Mon communiqué affirmait ensuite que la décision d’intervenir alors que les intérêts fondamentaux de la France ne sont pas en cause est discutable. C’est le Chef de l’Etat lui-même qui l’a dit dans son allocution en affirmant que « la France sera toujours là lorsqu’il s’agit, non pas de ses intérêts fondamentaux, mais des droits d’une population ». J’espère bien que ce n’est pas la nouvelle doctrine diplomatique de la France.

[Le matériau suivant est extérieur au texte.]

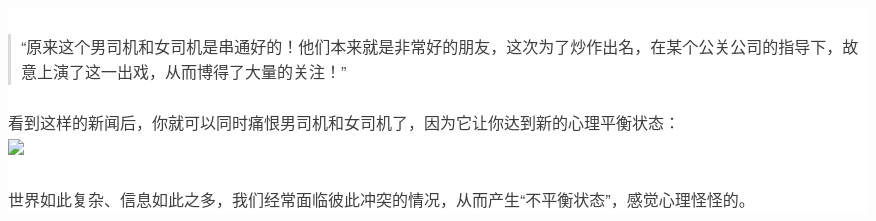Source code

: <p style="margin: 0px; padding: 0px; max-width: 100%; box-sizing: border-box !important; word-wrap: break-word !important; clear: both; min-height: 1em; color: rgb(62, 62, 62); font-family: 'Helvetica Neue', Helvetica, 'Hiragino Sans GB', 'Microsoft YaHei', Arial, sans-serif; font-size: 16px; font-style: normal; font-variant: normal; font-weight: normal; letter-spacing: normal; line-height: 25.6px; orphans: auto; text-align: start; text-indent: 0px; text-transform: none; white-space: normal; widows: 1; word-spacing: 0px; -webkit-text-stroke-width: 0px; background-color: rgb(255, 255, 255);"><br style="margin: 0px; padding: 0px; max-width: 100%; box-sizing: border-box !important; word-wrap: break-word !important;"></p><blockquote style="margin: 0px; padding: 0px 0px 0px 10px; max-width: 100%; box-sizing: border-box !important; word-wrap: break-word !important; border-left-width: 3px; border-left-style: solid; border-left-color: rgb(219, 219, 219); color: rgb(62, 62, 62); font-family: 'Helvetica Neue', Helvetica, 'Hiragino Sans GB', 'Microsoft YaHei', Arial, sans-serif; font-size: 16px; font-style: normal; font-variant: normal; font-weight: normal; letter-spacing: normal; line-height: 25.6px; orphans: auto; text-align: start; text-indent: 0px; text-transform: none; white-space: normal; widows: 1; word-spacing: 0px; -webkit-text-stroke-width: 0px; background-color: rgb(255, 255, 255);"><p style="margin: 0px; padding: 0px; max-width: 100%; box-sizing: border-box !important; word-wrap: break-word !important; clear: both; min-height: 1em;">“原来这个男司机和女司机是串通好的！他们本来就是非常好的朋友，这次为了炒作出名，在某个公关公司的指导下，故意上演了这一出戏，从而博得了大量的关注！”</p></blockquote><p style="margin: 0px; padding: 0px; max-width: 100%; box-sizing: border-box !important; word-wrap: break-word !important; clear: both; min-height: 1em; color: rgb(62, 62, 62); font-family: 'Helvetica Neue', Helvetica, 'Hiragino Sans GB', 'Microsoft YaHei', Arial, sans-serif; font-size: 16px; font-style: normal; font-variant: normal; font-weight: normal; letter-spacing: normal; line-height: 25.6px; orphans: auto; text-align: start; text-indent: 0px; text-transform: none; white-space: normal; widows: 1; word-spacing: 0px; -webkit-text-stroke-width: 0px; background-color: rgb(255, 255, 255);"><br style="margin: 0px; padding: 0px; max-width: 100%; box-sizing: border-box !important; word-wrap: break-word !important;"></p><p style="margin: 0px; padding: 0px; max-width: 100%; box-sizing: border-box !important; word-wrap: break-word !important; clear: both; min-height: 1em; color: rgb(62, 62, 62); font-family: 'Helvetica Neue', Helvetica, 'Hiragino Sans GB', 'Microsoft YaHei', Arial, sans-serif; font-size: 16px; font-style: normal; font-variant: normal; font-weight: normal; letter-spacing: normal; line-height: 25.6px; orphans: auto; text-align: start; text-indent: 0px; text-transform: none; white-space: normal; widows: 1; word-spacing: 0px; -webkit-text-stroke-width: 0px; background-color: rgb(255, 255, 255);">看到这样的新闻后，你就可以同时痛恨男司机和女司机了，因为它让你达到新的心理平衡状态：</p><p style="margin: 0px; padding: 0px; max-width: 100%; box-sizing: border-box !important; word-wrap: break-word !important; clear: both; min-height: 1em; color: rgb(62, 62, 62); font-family: 'Helvetica Neue', Helvetica, 'Hiragino Sans GB', 'Microsoft YaHei', Arial, sans-serif; font-size: 16px; font-style: normal; font-variant: normal; font-weight: normal; letter-spacing: normal; line-height: 25.6px; orphans: auto; text-align: start; text-indent: 0px; text-transform: none; white-space: normal; widows: 1; word-spacing: 0px; -webkit-text-stroke-width: 0px; background-color: rgb(255, 255, 255);"><img data-s="300,640" data-type="jpeg" data-src="http://mmbiz.qpic.cn/mmbiz/As7mscS0UOAwlbS5GKgIaz4FvrDFH3VRamj9UXggdbPvyJy4LQLIKtznvicyD1wNYYsCYtbNcNcRwl3m1jOVZ6A/0?wx_fmt=jpeg" data-ratio="0.7992351816443595" data-w="" src="http://mmbiz.qpic.cn/mmbiz/As7mscS0UOAwlbS5GKgIaz4FvrDFH3VRamj9UXggdbPvyJy4LQLIKtznvicyD1wNYYsCYtbNcNcRwl3m1jOVZ6A/640?wx_fmt=jpeg&amp;tp=webp&amp;wxfrom=5&amp;wx_lazy=1" data-fail="0" style="margin: 0px; padding: 0px; height: auto !important; max-width: 100%; box-sizing: border-box !important; word-wrap: break-word !important; width: auto !important; visibility: visible !important;"><br style="margin: 0px; padding: 0px; max-width: 100%; box-sizing: border-box !important; word-wrap: break-word !important;"></p><p style="margin: 0px; padding: 0px; max-width: 100%; box-sizing: border-box !important; word-wrap: break-word !important; clear: both; min-height: 1em; color: rgb(62, 62, 62); font-family: 'Helvetica Neue', Helvetica, 'Hiragino Sans GB', 'Microsoft YaHei', Arial, sans-serif; font-size: 16px; font-style: normal; font-variant: normal; font-weight: normal; letter-spacing: normal; line-height: 25.6px; orphans: auto; text-align: start; text-indent: 0px; text-transform: none; white-space: normal; widows: 1; word-spacing: 0px; -webkit-text-stroke-width: 0px; background-color: rgb(255, 255, 255);"><br style="margin: 0px; padding: 0px; max-width: 100%; box-sizing: border-box !important; word-wrap: break-word !important;"></p><p style="margin: 0px; padding: 0px; max-width: 100%; box-sizing: border-box !important; word-wrap: break-word !important; clear: both; min-height: 1em; color: rgb(62, 62, 62); font-family: 'Helvetica Neue', Helvetica, 'Hiragino Sans GB', 'Microsoft YaHei', Arial, sans-serif; font-size: 16px; font-style: normal; font-variant: normal; font-weight: normal; letter-spacing: normal; line-height: 25.6px; orphans: auto; text-align: start; text-indent: 0px; text-transform: none; white-space: normal; widows: 1; word-spacing: 0px; -webkit-text-stroke-width: 0px; background-color: rgb(255, 255, 255);">世界如此复杂、信息如此之多，我们经常面临彼此冲突的情况，从而产生“不平衡状态”，感觉心理怪怪的。</p>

On peut d’ailleurs discuter sa thèse à plusieurs titres : de quels droits s’agit-il ? Et de quelle population ? Les groupes armés ne sont-ils pas une menace pour les intérêts fondamentaux du pays et pour les ressortissants français au Mali en particulier ? Passons la maladresse du discours du Chef de l’Etat et ses implications, n’est-il pas troublant que le « Canard enchaîné » suggère que le Qatar aurait pu fournir un appui financier, voire des forces spéciales, à certaines factions rebelles au Nord Mali pour former leurs recrues ? De cela au moins nous aurions aimé discuter.

Pour finir, mon communiqué condamnait une décision prise par le seul Chef de l’Etat sans consultation préalable du Parlement et sans réunion du Gouvernement. Plus qu’ailleurs, ces instances doivent avoir leur mot à dire dans le domaine des interventions des forces armées à l’étranger. C’est d’ailleurs la substance d’un amendement (n°292) qu’avaient soumis les membres du groupe socialiste (signé par deux ministres actuels, Montebourg et Valls, et par l’actuel président du groupe socialiste à l’Assemblée Nationale, Bruno Le Roux) au moment de la révision constitutionnelle de juillet 2008. Ils souhaitaient alors que « le Gouvernement informe le Parlement des interventions des forces armées à l’étranger dans les trois jours qui suivent le début de celles-ci », qu’il « précise les objectifs poursuivis et les effectifs engagés » et enfin qu’il soumette « ses propositions au vote des deux assemblées dans les deux semaines qui suivent leur information ». Ils motivaient cet amendement en expliquant que « dans une logique démocratique avancée, il est nécessaire que le Parlement se prononce par un vote ». Les socialistes ont peut-être changé d’avis, moi pas.

En décidant seul, sur le fil de la légalité internationale, de déclencher cette opération, François Hollande expose le pays au risque d’un enlisement qu’il faut à tout prix éviter. Il est capital, au moment où nous sommes en train de partir d’Afghanistan, que les armes se taisent le plus rapidement possible et que notre pays ne soit pas engagé dans une nouvelle « guerre contre le terrorisme ». Les Bush, père et fils, leurs faucons, l’intervention menée par l’OTAN en Libye, nous ont appris qu’une guerre menée contre un concept relevait d’une illusion impériale qui ne conduisait jamais qu’au malheur.

A) Communiqué de Jean-Luc Mélenchon A propos de l’intervention au Mali 11 janvier 2013

L’intérêt d’une intervention militaire extérieure pour régler le problème posé au nord du Mali est discutable.

En décider alors que les intérêts fondamentaux de la France ne sont pas en cause, selon le chef de l’Etat lui-même, et alors que les troupes africaines sont engagées, est discutable.

En décider seul, sans en saisir préalablement ni le gouvernement, ni le Parlement, est condamnable.